Começa o segundo tempo. Dos dois lados do palco, os músicos estão concentrados. O maestro mira-os com a batuta, e o “Divertissement”, de Jacques Ibert (1890-1962), compositor francês do século 20, inicia-se. É só a introdução, mas a orquestra está em forma tão boa que o público é capaz de pressentir como o humor faz parte dessa noite. Composta como música incidental para o filme Um Chapéu de Palha na Itália (1929), de Eugène Labiche, 88 anos depois, em Ribeirão Preto, o que se ouve dela é que não envelheceu nem um pouco, entusiasmando o teatro.
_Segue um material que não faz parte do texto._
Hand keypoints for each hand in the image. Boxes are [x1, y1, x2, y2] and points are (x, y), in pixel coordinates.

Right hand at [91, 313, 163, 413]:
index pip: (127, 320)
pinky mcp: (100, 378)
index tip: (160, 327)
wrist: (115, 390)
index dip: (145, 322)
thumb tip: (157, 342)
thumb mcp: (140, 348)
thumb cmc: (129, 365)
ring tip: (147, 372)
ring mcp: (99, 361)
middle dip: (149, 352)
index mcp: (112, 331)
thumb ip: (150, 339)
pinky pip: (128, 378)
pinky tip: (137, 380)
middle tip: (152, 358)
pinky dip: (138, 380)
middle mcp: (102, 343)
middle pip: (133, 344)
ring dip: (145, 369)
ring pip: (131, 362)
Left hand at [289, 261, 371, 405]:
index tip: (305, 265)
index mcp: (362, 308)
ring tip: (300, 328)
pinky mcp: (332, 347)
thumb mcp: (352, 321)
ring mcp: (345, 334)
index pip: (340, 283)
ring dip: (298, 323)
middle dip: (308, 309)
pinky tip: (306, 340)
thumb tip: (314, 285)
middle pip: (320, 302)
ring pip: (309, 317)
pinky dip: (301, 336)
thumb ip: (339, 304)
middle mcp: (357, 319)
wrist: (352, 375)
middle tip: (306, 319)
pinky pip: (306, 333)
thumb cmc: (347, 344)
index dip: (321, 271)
Eis, então, que é a hora de Alberto Nepomuceno (1844-1920) com sua Série Brasileira. Parcival conta que, na Europa, como compositor de talento excepcional, Alberto aproximou-se de Edward Grieg (1843-1907), o norueguês de Peer Gynt, que lhe disse para tocar coisas do Brasil, porque, dessa forma, iria trazer em sua música a cor local tapuia, e Nepomuceno compôs, em certo momento, essa Série Brasileira, um primor de peça musical que fez a gente, após sair do teatro, cantarolar o tema de “Alvorada da Serra” no carro: cordas que lembram “Sapo Cururu”, enquanto pra lá e pra cá a orquestra vai levando o público, como aquelas hastes de para-brisa em dias de garoa. Vêm “Intermédio”, “Sesta na Rede” e a incendiária “Batuque”, que encerrou a noite como se todos usássemos uma vitória régia em forma de chapéu. Os músicos da OSRP estavam iluminados e, após o bis, ainda arriscaram algumas notas de “Parabéns a Você” ao centenário aniversariante da noite. Precisava. Mais palmas à OSRP.